● **REQUIRED WORK**: Copy verbatim the stretch of the stored data from the line containing "Fork/Join框架是一个" through the line containing "The higher the", both lines included.

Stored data
________________
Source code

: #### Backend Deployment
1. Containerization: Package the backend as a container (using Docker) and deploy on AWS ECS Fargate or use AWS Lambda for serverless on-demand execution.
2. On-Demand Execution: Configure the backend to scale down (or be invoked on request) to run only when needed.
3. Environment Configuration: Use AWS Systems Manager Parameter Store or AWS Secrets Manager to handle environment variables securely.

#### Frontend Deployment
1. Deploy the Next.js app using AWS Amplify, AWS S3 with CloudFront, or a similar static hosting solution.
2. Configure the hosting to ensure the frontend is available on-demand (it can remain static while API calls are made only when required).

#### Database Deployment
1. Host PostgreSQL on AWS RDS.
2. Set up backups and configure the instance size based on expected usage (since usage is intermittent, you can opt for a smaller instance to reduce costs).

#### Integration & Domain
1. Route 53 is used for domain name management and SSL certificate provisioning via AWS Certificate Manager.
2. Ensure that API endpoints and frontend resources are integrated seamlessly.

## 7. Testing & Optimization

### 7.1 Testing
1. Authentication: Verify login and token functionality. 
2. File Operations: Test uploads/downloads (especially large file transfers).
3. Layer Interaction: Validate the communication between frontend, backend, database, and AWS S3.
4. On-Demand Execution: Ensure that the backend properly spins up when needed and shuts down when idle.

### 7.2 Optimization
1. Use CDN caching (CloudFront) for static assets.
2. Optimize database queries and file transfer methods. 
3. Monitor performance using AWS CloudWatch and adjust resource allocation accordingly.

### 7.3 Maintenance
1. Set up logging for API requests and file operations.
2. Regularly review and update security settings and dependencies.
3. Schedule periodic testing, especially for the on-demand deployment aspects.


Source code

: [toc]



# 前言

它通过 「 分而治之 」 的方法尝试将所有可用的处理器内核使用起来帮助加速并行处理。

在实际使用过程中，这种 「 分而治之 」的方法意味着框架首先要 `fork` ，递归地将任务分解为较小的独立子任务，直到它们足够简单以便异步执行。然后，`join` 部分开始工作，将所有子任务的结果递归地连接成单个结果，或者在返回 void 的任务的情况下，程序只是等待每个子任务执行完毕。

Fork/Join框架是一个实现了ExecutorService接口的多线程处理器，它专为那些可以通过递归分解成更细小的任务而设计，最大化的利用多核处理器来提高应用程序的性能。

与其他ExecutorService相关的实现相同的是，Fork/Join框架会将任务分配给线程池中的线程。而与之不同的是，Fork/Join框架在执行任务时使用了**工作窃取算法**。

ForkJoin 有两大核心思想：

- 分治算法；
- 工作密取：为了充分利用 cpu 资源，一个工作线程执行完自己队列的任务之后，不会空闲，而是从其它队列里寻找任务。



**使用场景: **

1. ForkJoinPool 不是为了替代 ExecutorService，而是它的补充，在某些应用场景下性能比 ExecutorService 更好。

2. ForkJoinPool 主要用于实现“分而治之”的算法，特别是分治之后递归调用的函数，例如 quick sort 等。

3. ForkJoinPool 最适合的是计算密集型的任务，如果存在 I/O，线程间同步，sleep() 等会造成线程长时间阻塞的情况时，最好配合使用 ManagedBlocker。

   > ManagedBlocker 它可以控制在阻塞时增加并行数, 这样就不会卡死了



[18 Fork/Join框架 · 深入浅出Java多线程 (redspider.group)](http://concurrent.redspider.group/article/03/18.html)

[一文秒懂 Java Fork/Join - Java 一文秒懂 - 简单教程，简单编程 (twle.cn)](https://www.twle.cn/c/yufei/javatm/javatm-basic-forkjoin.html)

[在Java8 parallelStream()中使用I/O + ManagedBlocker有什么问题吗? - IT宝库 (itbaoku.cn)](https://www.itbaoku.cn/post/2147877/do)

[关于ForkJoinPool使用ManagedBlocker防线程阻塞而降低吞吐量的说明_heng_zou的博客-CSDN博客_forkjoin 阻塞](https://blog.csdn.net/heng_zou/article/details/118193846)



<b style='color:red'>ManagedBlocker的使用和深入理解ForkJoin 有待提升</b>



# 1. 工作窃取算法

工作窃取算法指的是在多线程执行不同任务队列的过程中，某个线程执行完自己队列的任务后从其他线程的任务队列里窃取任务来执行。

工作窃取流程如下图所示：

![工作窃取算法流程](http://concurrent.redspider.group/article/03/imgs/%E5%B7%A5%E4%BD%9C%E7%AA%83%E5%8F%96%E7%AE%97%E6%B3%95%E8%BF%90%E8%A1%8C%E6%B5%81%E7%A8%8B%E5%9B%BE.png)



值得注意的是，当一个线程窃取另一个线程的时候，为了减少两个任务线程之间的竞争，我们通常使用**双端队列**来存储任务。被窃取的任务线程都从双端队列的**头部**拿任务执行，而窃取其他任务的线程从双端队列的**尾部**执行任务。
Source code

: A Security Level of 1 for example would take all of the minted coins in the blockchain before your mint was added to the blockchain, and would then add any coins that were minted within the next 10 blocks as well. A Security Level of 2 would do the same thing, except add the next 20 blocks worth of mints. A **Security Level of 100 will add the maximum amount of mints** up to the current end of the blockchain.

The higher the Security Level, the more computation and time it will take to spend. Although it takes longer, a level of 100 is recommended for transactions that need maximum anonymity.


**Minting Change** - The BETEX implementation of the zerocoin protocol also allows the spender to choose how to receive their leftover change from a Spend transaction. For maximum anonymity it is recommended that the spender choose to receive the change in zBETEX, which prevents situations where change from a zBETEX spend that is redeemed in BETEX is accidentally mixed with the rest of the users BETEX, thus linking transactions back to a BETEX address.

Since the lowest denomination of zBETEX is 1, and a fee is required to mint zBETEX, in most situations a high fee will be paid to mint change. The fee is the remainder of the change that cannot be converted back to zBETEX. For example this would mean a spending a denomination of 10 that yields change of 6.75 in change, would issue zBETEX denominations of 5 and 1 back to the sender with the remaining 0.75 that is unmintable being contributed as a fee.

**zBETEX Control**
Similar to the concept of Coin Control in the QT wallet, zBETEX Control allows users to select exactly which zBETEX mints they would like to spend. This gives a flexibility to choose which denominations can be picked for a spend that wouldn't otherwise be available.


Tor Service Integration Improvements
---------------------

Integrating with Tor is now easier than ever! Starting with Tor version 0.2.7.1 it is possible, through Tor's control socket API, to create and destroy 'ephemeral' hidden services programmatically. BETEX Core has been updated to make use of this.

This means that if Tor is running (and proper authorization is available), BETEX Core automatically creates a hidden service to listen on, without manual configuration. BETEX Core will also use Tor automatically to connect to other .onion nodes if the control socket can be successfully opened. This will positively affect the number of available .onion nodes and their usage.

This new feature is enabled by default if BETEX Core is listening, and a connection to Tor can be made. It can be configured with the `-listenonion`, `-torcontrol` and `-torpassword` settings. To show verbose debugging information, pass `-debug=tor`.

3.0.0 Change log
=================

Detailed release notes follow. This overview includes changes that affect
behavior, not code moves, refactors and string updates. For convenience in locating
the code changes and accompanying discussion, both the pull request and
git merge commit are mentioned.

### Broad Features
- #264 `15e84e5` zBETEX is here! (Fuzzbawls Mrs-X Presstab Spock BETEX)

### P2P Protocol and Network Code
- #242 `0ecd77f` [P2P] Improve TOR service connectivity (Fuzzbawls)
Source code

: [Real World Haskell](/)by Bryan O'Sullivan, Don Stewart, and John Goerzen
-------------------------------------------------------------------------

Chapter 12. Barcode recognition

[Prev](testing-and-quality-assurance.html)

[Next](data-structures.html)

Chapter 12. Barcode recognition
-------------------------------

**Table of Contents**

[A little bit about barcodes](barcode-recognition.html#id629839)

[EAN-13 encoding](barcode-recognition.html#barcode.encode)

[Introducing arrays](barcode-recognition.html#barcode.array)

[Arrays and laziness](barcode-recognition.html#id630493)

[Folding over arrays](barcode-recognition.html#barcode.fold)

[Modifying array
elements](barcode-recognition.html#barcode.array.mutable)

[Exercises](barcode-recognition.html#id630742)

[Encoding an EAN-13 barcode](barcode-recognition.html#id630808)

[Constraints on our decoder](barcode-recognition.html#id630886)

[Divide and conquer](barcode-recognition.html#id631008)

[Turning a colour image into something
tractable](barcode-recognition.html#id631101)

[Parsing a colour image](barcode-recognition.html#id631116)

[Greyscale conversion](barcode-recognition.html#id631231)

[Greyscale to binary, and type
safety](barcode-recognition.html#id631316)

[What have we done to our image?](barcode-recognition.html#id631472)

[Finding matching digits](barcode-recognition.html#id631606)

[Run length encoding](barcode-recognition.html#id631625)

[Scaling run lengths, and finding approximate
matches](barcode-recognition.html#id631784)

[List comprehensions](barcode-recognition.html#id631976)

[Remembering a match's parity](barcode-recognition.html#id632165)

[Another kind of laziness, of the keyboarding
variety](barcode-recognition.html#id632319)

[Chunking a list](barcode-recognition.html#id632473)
________________
● **WRITTEN RESPONSE**:
Fork/Join框架是一个实现了ExecutorService接口的多线程处理器，它专为那些可以通过递归分解成更细小的任务而设计，最大化的利用多核处理器来提高应用程序的性能。

与其他ExecutorService相关的实现相同的是，Fork/Join框架会将任务分配给线程池中的线程。而与之不同的是，Fork/Join框架在执行任务时使用了**工作窃取算法**。

ForkJoin 有两大核心思想：

- 分治算法；
- 工作密取：为了充分利用 cpu 资源，一个工作线程执行完自己队列的任务之后，不会空闲，而是从其它队列里寻找任务。



**使用场景: **

1. ForkJoinPool 不是为了替代 ExecutorService，而是它的补充，在某些应用场景下性能比 ExecutorService 更好。

2. ForkJoinPool 主要用于实现“分而治之”的算法，特别是分治之后递归调用的函数，例如 quick sort 等。

3. ForkJoinPool 最适合的是计算密集型的任务，如果存在 I/O，线程间同步，sleep() 等会造成线程长时间阻塞的情况时，最好配合使用 ManagedBlocker。

   > ManagedBlocker 它可以控制在阻塞时增加并行数, 这样就不会卡死了



[18 Fork/Join框架 · 深入浅出Java多线程 (redspider.group)](http://concurrent.redspider.group/article/03/18.html)

[一文秒懂 Java Fork/Join - Java 一文秒懂 - 简单教程，简单编程 (twle.cn)](https://www.twle.cn/c/yufei/javatm/javatm-basic-forkjoin.html)

[在Java8 parallelStream()中使用I/O + ManagedBlocker有什么问题吗? - IT宝库 (itbaoku.cn)](https://www.itbaoku.cn/post/2147877/do)

[关于ForkJoinPool使用ManagedBlocker防线程阻塞而降低吞吐量的说明_heng_zou的博客-CSDN博客_forkjoin 阻塞](https://blog.csdn.net/heng_zou/article/details/118193846)



<b style='color:red'>ManagedBlocker的使用和深入理解ForkJoin 有待提升</b>



# 1. 工作窃取算法

工作窃取算法指的是在多线程执行不同任务队列的过程中，某个线程执行完自己队列的任务后从其他线程的任务队列里窃取任务来执行。

工作窃取流程如下图所示：

![工作窃取算法流程](http://concurrent.redspider.group/article/03/imgs/%E5%B7%A5%E4%BD%9C%E7%AA%83%E5%8F%96%E7%AE%97%E6%B3%95%E8%BF%90%E8%A1%8C%E6%B5%81%E7%A8%8B%E5%9B%BE.png)



值得注意的是，当一个线程窃取另一个线程的时候，为了减少两个任务线程之间的竞争，我们通常使用**双端队列**来存储任务。被窃取的任务线程都从双端队列的**头部**拿任务执行，而窃取其他任务的线程从双端队列的**尾部**执行任务。
Source code

: A Security Level of 1 for example would take all of the minted coins in the blockchain before your mint was added to the blockchain, and would then add any coins that were minted within the next 10 blocks as well. A Security Level of 2 would do the same thing, except add the next 20 blocks worth of mints. A **Security Level of 100 will add the maximum amount of mints** up to the current end of the blockchain.

The higher the Security Level, the more computation and time it will take to spend. Although it takes longer, a level of 100 is recommended for transactions that need maximum anonymity.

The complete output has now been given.